─── Supplied records

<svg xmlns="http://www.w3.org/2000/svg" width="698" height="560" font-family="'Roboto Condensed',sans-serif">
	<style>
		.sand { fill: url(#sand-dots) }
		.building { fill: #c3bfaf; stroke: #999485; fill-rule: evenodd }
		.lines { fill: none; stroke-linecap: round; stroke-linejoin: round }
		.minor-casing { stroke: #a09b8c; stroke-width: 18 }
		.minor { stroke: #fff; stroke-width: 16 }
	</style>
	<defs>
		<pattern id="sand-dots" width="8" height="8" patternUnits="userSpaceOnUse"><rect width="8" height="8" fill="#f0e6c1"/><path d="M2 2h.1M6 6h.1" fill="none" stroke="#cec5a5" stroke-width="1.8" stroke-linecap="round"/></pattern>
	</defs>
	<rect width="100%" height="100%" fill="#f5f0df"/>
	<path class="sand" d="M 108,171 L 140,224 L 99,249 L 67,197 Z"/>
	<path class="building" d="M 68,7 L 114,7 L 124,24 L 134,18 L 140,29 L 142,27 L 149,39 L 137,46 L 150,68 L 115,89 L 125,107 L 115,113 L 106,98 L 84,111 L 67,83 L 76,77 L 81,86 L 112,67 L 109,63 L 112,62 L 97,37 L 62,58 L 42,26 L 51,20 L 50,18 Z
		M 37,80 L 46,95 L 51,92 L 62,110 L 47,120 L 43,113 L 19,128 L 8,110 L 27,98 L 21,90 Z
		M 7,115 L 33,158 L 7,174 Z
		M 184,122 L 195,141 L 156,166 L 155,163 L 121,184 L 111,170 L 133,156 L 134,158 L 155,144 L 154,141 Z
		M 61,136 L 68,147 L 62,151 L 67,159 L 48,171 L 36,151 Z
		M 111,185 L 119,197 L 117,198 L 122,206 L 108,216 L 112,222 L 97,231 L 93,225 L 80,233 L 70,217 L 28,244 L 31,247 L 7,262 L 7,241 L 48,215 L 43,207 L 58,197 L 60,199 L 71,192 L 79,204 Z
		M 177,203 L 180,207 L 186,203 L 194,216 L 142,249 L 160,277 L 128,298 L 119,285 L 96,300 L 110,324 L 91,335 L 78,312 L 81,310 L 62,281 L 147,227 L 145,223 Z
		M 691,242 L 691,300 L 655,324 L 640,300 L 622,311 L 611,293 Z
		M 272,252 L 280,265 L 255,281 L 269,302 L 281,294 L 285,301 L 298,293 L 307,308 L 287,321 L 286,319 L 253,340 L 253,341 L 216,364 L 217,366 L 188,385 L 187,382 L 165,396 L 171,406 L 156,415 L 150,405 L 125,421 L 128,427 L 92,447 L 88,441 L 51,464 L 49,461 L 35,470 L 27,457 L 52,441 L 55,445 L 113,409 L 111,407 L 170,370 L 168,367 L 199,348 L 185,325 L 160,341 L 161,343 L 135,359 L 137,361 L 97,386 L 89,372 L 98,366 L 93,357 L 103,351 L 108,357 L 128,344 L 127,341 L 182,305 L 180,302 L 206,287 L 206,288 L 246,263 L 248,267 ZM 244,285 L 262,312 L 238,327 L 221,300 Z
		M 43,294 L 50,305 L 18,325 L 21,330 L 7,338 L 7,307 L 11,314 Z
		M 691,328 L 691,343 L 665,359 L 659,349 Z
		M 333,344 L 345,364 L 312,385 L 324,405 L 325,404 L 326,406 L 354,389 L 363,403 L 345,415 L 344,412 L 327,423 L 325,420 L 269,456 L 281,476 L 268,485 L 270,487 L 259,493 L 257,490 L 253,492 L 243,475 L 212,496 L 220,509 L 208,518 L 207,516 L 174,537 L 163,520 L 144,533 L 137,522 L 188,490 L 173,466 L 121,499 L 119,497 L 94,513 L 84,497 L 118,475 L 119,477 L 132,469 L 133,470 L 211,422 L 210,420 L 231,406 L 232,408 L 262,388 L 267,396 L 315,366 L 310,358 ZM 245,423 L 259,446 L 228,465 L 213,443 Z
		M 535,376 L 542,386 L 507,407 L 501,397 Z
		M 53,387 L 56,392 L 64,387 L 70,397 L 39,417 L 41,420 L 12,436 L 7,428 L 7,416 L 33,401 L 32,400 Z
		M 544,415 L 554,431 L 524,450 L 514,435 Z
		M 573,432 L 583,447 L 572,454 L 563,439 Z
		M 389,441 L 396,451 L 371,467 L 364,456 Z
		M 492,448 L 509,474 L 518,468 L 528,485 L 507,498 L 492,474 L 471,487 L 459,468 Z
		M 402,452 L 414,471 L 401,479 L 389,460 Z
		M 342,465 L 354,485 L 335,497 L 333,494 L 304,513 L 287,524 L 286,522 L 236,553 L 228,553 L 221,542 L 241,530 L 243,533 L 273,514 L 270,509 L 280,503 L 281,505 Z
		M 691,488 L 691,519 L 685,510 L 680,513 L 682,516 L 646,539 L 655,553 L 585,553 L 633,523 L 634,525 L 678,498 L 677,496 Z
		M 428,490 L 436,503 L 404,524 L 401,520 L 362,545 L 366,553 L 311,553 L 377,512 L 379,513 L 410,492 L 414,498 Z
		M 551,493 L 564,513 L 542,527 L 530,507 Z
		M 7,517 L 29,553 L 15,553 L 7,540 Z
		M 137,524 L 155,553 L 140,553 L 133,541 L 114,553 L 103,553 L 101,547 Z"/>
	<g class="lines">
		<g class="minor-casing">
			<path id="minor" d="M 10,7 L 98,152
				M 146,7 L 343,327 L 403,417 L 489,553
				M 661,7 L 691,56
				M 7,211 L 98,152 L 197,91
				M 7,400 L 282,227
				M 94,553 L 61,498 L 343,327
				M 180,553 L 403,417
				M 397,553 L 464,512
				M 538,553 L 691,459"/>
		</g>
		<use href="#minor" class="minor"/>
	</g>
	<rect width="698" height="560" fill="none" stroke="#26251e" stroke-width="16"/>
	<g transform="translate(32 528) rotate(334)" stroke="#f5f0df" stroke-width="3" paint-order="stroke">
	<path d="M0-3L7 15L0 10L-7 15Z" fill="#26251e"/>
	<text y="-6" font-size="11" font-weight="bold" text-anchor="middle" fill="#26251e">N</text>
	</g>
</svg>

──────

* [Task objective]:
From the records, determine the number of lines holding the word "font", and state that number only.

* [Answer section]:
2